OK, seriously. Did you check the Windows "event viewer" (control panel/admin tools/computer mgmt/system tools)? I think it keeps track of driver loading.
Posted by: Jonathan on August 19, 2007 11:29 PM
Unix has segmentation violations too (SIGSEGV aka Sig11), and they're just as useless there as in Windows - but a fatal exception is rarely useful information anyway.
Me, I keep a reasonably current machine for windows, for the tools and the games, especially the games.
And a Mac for other desktop related things.
And linux or BSD for servers.
Because, Jesus Christ on Stilts, I'd rather chew on glass than use X on a desktop machine, or the godawful hackery linux -boosters try to push as a "desktop environment".
(Also, "Your comment could not be submitted due to questionable content: x-.*\.[a-z]{2,} (match: x-.*\.[a-z]{2,})" is not very helpful in telling me what the hell it was ob-jecting to. Regular Expressions are write only unless you dream in sed or perl, and I call them nightmares. [And writing this, the "objecting" sentence got caught for containing "bj" and ending in "."
Jesus.)
Posted by: Sigivald on August 20, 2007 04:08 PM
Fleck does, as a matter of fact, dream in Perl.
Posted by: Moira on August 20, 2007 04:29 PM
...I'd rather chew on glass than use X on a desktop machine...I guess that's one of those de gustibus non est disputandum things, because that's pretty much the same reaction I have to the Windows user experience. I guess a lot of it comes down to what you use the machines for – I have little use for games or multimedia on a computer, and lots of use for text processing and internet access. I have no objections to an x-server with a bunch of xterms as my visual environment.
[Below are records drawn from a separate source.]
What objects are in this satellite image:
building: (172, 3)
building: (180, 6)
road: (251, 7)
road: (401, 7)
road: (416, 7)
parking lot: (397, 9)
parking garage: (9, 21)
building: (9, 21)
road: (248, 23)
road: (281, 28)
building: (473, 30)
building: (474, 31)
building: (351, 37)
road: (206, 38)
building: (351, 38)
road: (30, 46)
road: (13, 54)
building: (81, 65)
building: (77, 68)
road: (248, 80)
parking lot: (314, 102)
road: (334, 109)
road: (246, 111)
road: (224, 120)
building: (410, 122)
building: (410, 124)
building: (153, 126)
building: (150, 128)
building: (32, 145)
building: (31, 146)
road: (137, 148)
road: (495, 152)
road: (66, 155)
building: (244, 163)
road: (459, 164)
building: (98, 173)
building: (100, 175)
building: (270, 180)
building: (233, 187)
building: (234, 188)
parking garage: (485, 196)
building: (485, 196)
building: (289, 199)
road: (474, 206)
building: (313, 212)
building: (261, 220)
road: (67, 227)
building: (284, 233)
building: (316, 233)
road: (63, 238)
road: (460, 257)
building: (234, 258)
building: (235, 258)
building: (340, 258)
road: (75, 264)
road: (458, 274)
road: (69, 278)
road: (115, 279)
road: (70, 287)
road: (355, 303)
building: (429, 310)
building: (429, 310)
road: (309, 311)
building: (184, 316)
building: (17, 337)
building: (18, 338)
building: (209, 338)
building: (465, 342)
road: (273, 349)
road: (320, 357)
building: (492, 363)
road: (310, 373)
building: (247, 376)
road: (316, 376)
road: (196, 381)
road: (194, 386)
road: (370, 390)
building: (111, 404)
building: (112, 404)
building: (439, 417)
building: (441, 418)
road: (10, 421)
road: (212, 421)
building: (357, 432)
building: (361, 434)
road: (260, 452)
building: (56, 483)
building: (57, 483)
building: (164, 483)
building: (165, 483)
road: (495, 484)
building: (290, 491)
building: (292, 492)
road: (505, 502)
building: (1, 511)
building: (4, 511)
And I apologize for the overzealous spam filter. It does seem to enrage our commenters, and has been severely chastized.
Posted by: David Fleck on August 21, 2007 11:07 PM
FWIW, Compaq PCs were once infamous for having non-standard motherboards. As I recall, a common complaint was that they would often work with the drivers that came with them -- but not with updated drivers.
I understand your objections to dual-boot systems, but have had no trouble with mine. (I put Windows on one hard disk and one or more Linux distros on a second.) But then I imagine that space is not as expensive in your part of Iowa as it is in this Seattle suburb.